» **Task set**:
• a. Repeat the XFS lockdep thread word for word between "On Mon, Jan" and "the freeze path....", inclusive.
• b. Carry on writing the XFS lockdep thread from its final line.

» **Text segment**:
Re: [PATCH] xfs: Fix false positive lockdep warning with sb_internal & fs_reclaim

From: Dave Chinner
Date: Mon Jan 06 2020 - 16:01:35 EST


On Mon, Jan 06, 2020 at 11:12:32AM -0500, Waiman Long wrote:
> On 1/3/20 9:36 PM, Dave Chinner wrote:
> > On Thu, Jan 02, 2020 at 10:52:08AM -0500, Waiman Long wrote:
> >> Depending on the workloads, the following circular locking dependency
> >> warning between sb_internal (a percpu rwsem) and fs_reclaim (a pseudo
> >> lock) may show up:
....
> >> IOWs, this is a false positive, caused by the fact that
> >> xfs_trans_alloc() is called from both above and below memory reclaim
> >> as well as within /every level/ of freeze processing. Lockdep is
> >> unable to describe the staged flush logic in the freeze process that
> >> prevents deadlocks from occurring, and hence we will pretty much
> >> always see false positives in the freeze path....
> >>
> >> Perhaps breaking the fs_reclaim pseudo lock into a per filesystem lock
> >> may fix the issue. However, that will greatly complicate the logic and
> >> may not be worth it.
> > ANd it won't work, because now we'll just get lockedp warnings on
> > the per-fs reclaim lockdep context.

» **Provided material**:
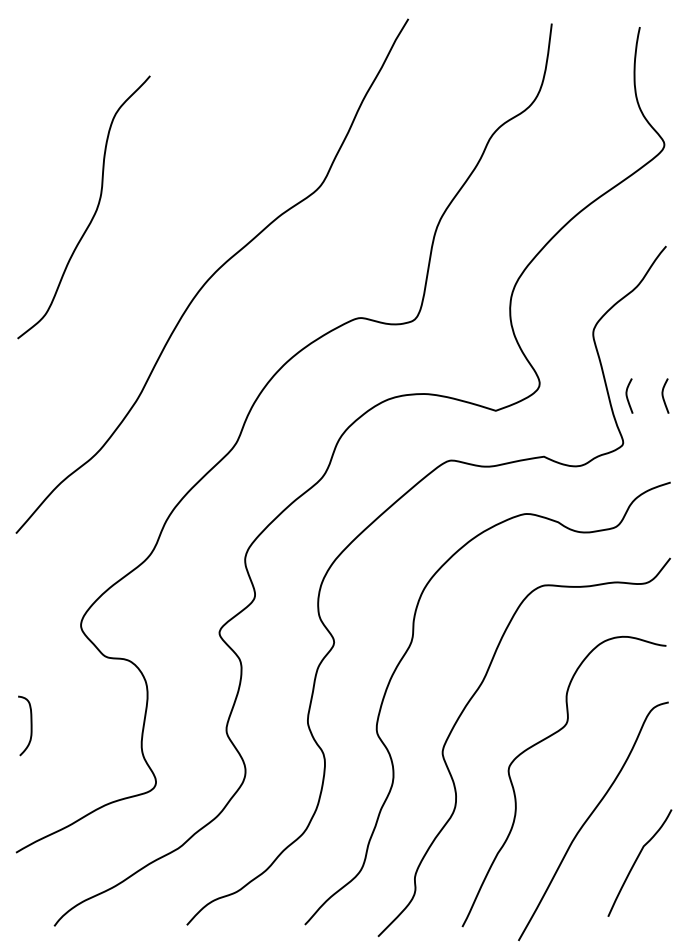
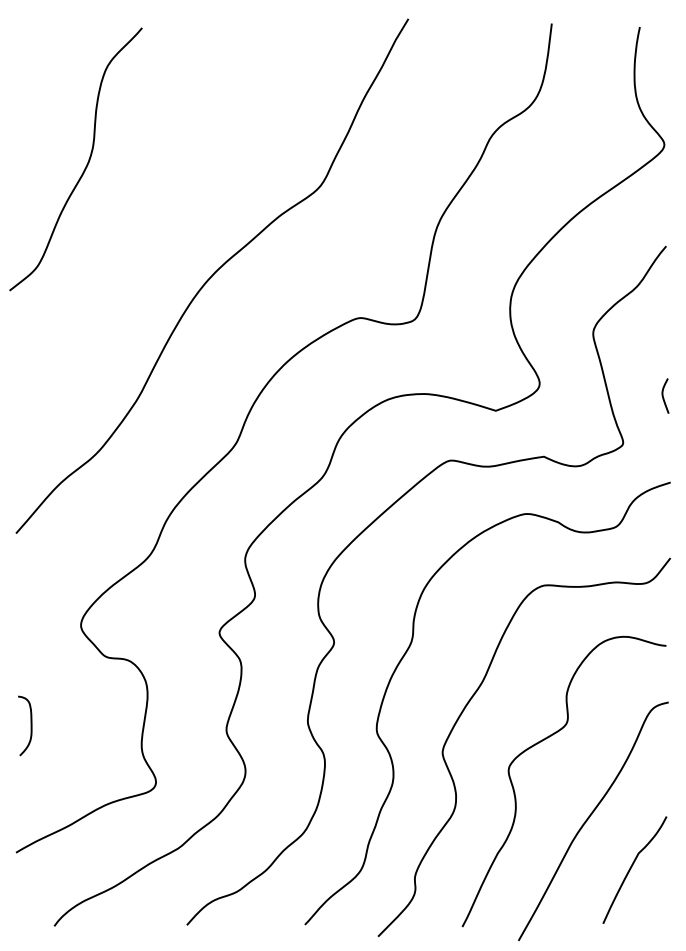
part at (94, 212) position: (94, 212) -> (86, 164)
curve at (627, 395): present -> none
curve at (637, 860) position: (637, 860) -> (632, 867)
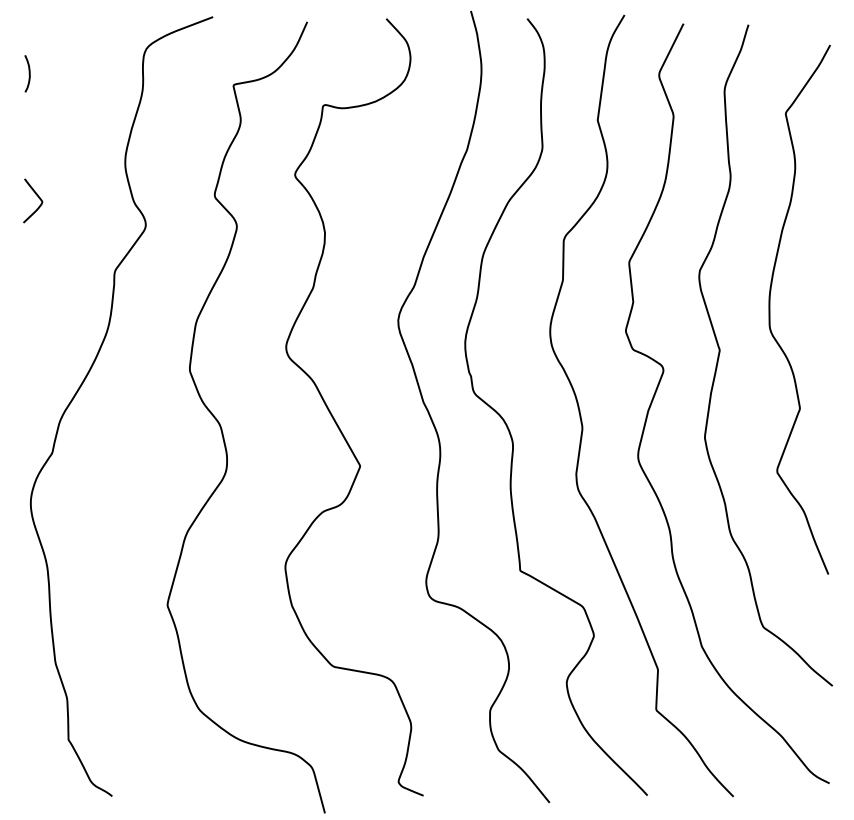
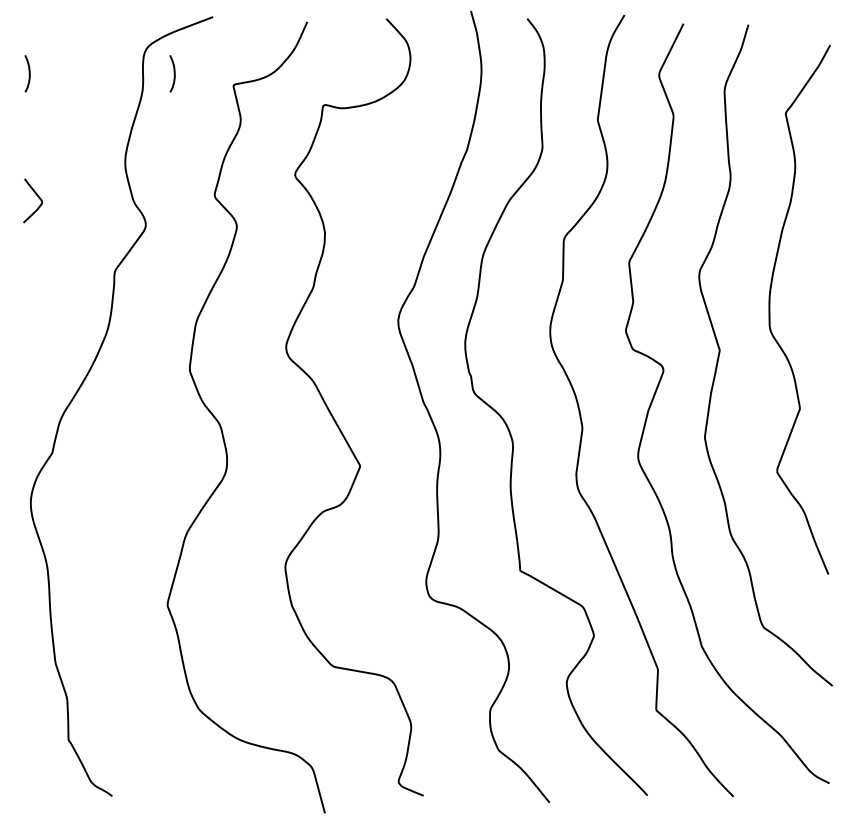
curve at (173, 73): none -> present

» **Written answers**:
• a.
On Mon, Jan 06, 2020 at 11:12:32AM -0500, Waiman Long wrote:
> On 1/3/20 9:36 PM, Dave Chinner wrote:
> > On Thu, Jan 02, 2020 at 10:52:08AM -0500, Waiman Long wrote:
> >> Depending on the workloads, the following circular locking dependency
> >> warning between sb_internal (a percpu rwsem) and fs_reclaim (a pseudo
> >> lock) may show up:
....
> >> IOWs, this is a false positive, caused by the fact that
> >> xfs_trans_alloc() is called from both above and below memory reclaim
> >> as well as within /every level/ of freeze processing. Lockdep is
> >> unable to describe the staged flush logic in the freeze process that
> >> prevents deadlocks from occurring, and hence we will pretty much
> >> always see false positives in the freeze path....

• b.
>
> It may or may not work depending on how we are going to break it up. I
> haven't thought through that alternative yet as I am expecting that it
> will be a bigger change if we decide to go this route.

A per-filesystem lock will not work because a single XFS filesystem
can trigger this "locking" inversion -both contexts that lockdep
warns about occur in the normal operation of that single filesystem.

The only way to avoid this is to have multiple context specific
reclaim lockdep contexts per filesystem, and that becomes a mess
really quickly. The biggest problem with this is that the "lock
context" is no longer validated consistently across the entire
filesystem - we con only internally validate the order or each lock
context against itself, and not against operations in the other lock
contexts. Hence there's no global validation of lock orders -
lockdep allows different lock orders in different contexts and so
that defeats the purpose of using lockdep for this validation.

Indeed, we've been down this path before with lockdep for XFS inode
locking vs inode reclaim(*), and we removed it years ago because
multiple lock contexts for different operations and/or life-cycle
stages just hasn't been reliable or maintainable. We still get false
positives because we haven't solved the "lockdep can't express the
dependencies fully" problem, yet we've reduced the lock order
validation scope of lockdep considerably....

> >> Another way to fix it is to disable the taking of the fs_reclaim
> >> pseudo lock when in the freezing code path as a reclaim on the freezed
> >> filesystem is not possible as stated above. This patch takes this
> >> approach by setting the __GFP_NOLOCKDEP flag in the slab memory
> >> allocation calls when the filesystem has been freezed.
> > IOWs, "fix" it by stating that "lockdep can't track freeze
> > dependencies correctly"?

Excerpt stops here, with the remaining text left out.